Species of shrub endemic to Western Australia

Grevillea yorkrakinensis is a species of flowering plant in the family Proteaceae and is endemic to the southwest of Western Australia. It is a small, compact, spreading shrub with linear leaves, and clusters of red to yellowish-orange flowers arranged in groups of up to 5, the styles red to yellow or greenish.

==Description==
Grevillea yorkrakensis is a dense, spreading shrub that typically grows to a height of 40 cm. Its leaves are linear, 3–18 mm long, 0.6–1.2 mm wide and often glaucous. The edges of the leaves are rolled under, concealing the lower surface, apart from the mid-vein, and the upper surface is glabrous. The flowers are arranged in erect clusters of 2 to 5 in leaf axils and on the stems on a rachis 0.5–3 mm long. The flowers are red to yellowish-orange with a red to yellow or greenish style, the pistil 17–22 mm long. Flowering occurs from May to October and the fruit is a narrowly oval to narrowly elliptic follicle 7.0–10.5 mm long.

==Taxonomy==
Grevillea yorkrakensis was first formally described by the botanist Charles Austin Gardner in 1923 in the Journal and Proceedings of the Royal Society of Western Australia from specimens he collected near Yorkrakine in 1922. The specific epithet (yorkrakensis) is a reference to the type location.

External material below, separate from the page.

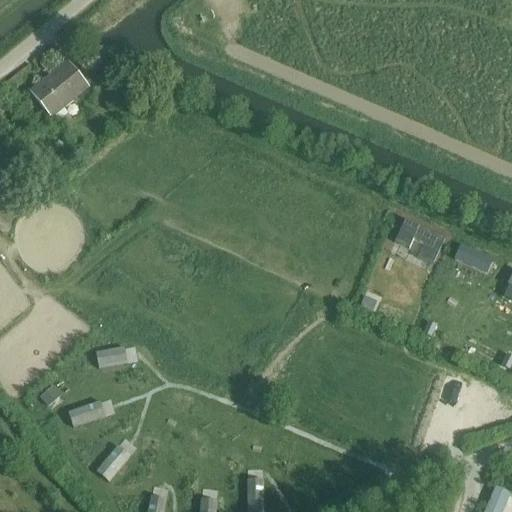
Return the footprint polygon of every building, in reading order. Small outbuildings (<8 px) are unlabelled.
[(68,64),(30,94),(51,119),(88,89),(68,64)] [(107,73),(91,87),(98,96),(115,83),(107,73)] [(403,232),(393,257),(427,271),(437,246),(403,232)] [(123,351),(95,356),(98,372),(125,367),(123,351)] [(98,406),(67,416),(72,431),(103,420),(98,406)] [(117,450),(96,475),(108,485),(129,460),(117,450)] [(262,511),(262,483),(246,484),(246,511),(262,511)] [(496,487),(484,511),(502,511),(511,493),(496,487)] [(150,501),(147,511),(163,511),(166,504),(150,501)] [(201,503),(199,511),(215,511),(216,504),(201,503)]
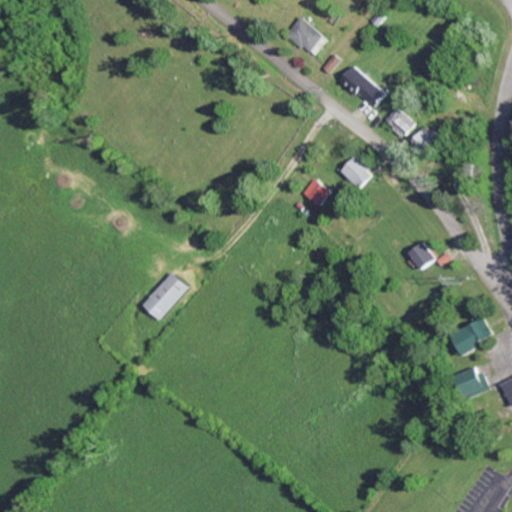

==Distribution and habitat==
This grevillea grows in shrubland or mallee scrub between Mount Gibson and Wubin to Hyden in the south, and near Southern Cross, in the Avon Wheatbelt, Coolgardie, Mallee and Yalgoo bioregions of south-western Western Australia.

==Conservation status==
Grevillea yorkrakensis is listed as "not threatened" by the Government of Western Australia Department of Biodiversity, Conservation and Attractions.